If you're a newer user, have someone vet for you, otherwise anyone can join. I'd like each participant to show sharpening polish pictures of the bevel or describe how the edge feels for them too. PirateShip is an easy way to print the required USPS label. Just know how to wide bevel sharpen and you should be good. The edge is best when finished very slow with light pressure. Microchipping it is fine, lol, and you can reset the wide bevel too. There are some low spots I haven't hit yet near the left and right sides of the bevel, and microchips from me messing up uradashi a bit, getting to close to the edge.

I don't know how many participants, maybe 10 or so?

Participants

Beginning
@ch_br 

Middle
@deltaplex

End

I'll try to finish up bevel work later, too


----------



## Pie

The requirement is that you don’t mess it up and have and additional stop for uraoshi. 
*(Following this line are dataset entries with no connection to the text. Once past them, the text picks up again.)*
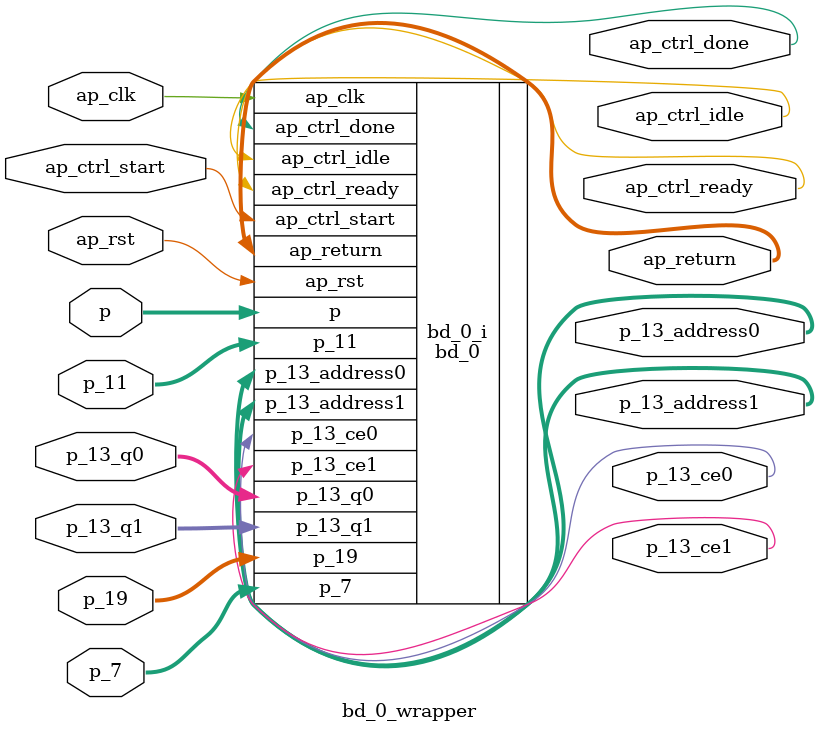
<source format=v>
`timescale 1 ps / 1 ps

module bd_0_wrapper
   (ap_clk,
    ap_ctrl_done,
    ap_ctrl_idle,
    ap_ctrl_ready,
    ap_ctrl_start,
    ap_return,
    ap_rst,
    p,
    p_11,
    p_13_address0,
    p_13_address1,
    p_13_ce0,
    p_13_ce1,
    p_13_q0,
    p_13_q1,
    p_19,
    p_7);
  input ap_clk;
  output ap_ctrl_done;
  output ap_ctrl_idle;
  output ap_ctrl_ready;
  input ap_ctrl_start;
  output [63:0]ap_return;
  input ap_rst;
  input [31:0]p;
  input [63:0]p_11;
  output [3:0]p_13_address0;
  output [3:0]p_13_address1;
  output p_13_ce0;
  output p_13_ce1;
  input [63:0]p_13_q0;
  input [63:0]p_13_q1;
  input [31:0]p_19;
  input [63:0]p_7;

  wire ap_clk;
  wire ap_ctrl_done;
  wire ap_ctrl_idle;
  wire ap_ctrl_ready;
  wire ap_ctrl_start;
  wire [63:0]ap_return;
  wire ap_rst;
  wire [31:0]p;
  wire [63:0]p_11;
  wire [3:0]p_13_address0;
  wire [3:0]p_13_address1;
  wire p_13_ce0;
  wire p_13_ce1;
  wire [63:0]p_13_q0;
  wire [63:0]p_13_q1;
  wire [31:0]p_19;
  wire [63:0]p_7;

  bd_0 bd_0_i
       (.ap_clk(ap_clk),
        .ap_ctrl_done(ap_ctrl_done),
        .ap_ctrl_idle(ap_ctrl_idle),
        .ap_ctrl_ready(ap_ctrl_ready),
        .ap_ctrl_start(ap_ctrl_start),
        .ap_return(ap_return),
        .ap_rst(ap_rst),
        .p(p),
        .p_11(p_11),
        .p_13_address0(p_13_address0),
        .p_13_address1(p_13_address1),
        .p_13_ce0(p_13_ce0),
        .p_13_ce1(p_13_ce1),
        .p_13_q0(p_13_q0),
        .p_13_q1(p_13_q1),
        .p_19(p_19),
        .p_7(p_7));
endmodule

</source>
I guess that counts me out . Have fun guys!!


----------



## deltaplex

Pie said:


> The requirement is that you don’t mess it up and have and additional stop for uraoshi.
> 
> I guess that counts me out . Have fun guys!!


I think you should be in if you're interested, tbh.
I'd like to be included, but I can certainly be slotted somewhere in the middle since that's where I live, and I'm guessing at least some interest will come from the East Coast. I'm doing a decent amount of kanna and chisel work right now, so I'll only make slightly more work for whomever follows me...


----------



## Pie

deltaplex said:


> I think you should be in if you're interested, tbh.
> I'd like to be included, but I can certainly be slotted somewhere in the middle since that's where I live, and I'm guessing at least some interest will come from the East Coast. I'm doing a decent amount of kanna and chisel work right now, so I'll only make slightly more work for whomever follows me...


I’d be down just to inspect what the previous sharpener had done, and see if I can get even close. 

Tool sharpening needs some discipline that I so far lack, hopefully by the time this ships out I’ll be better!


----------



## refcast

@Pie

Nah dude you're fine, haha. It only matters if I actually put it in a dai, and I don't actually plan to do that, hahahaha. It's such an awesome steel, I know you'd enjoy it. Like, it actually lived up to my lofty expectations, lol


----------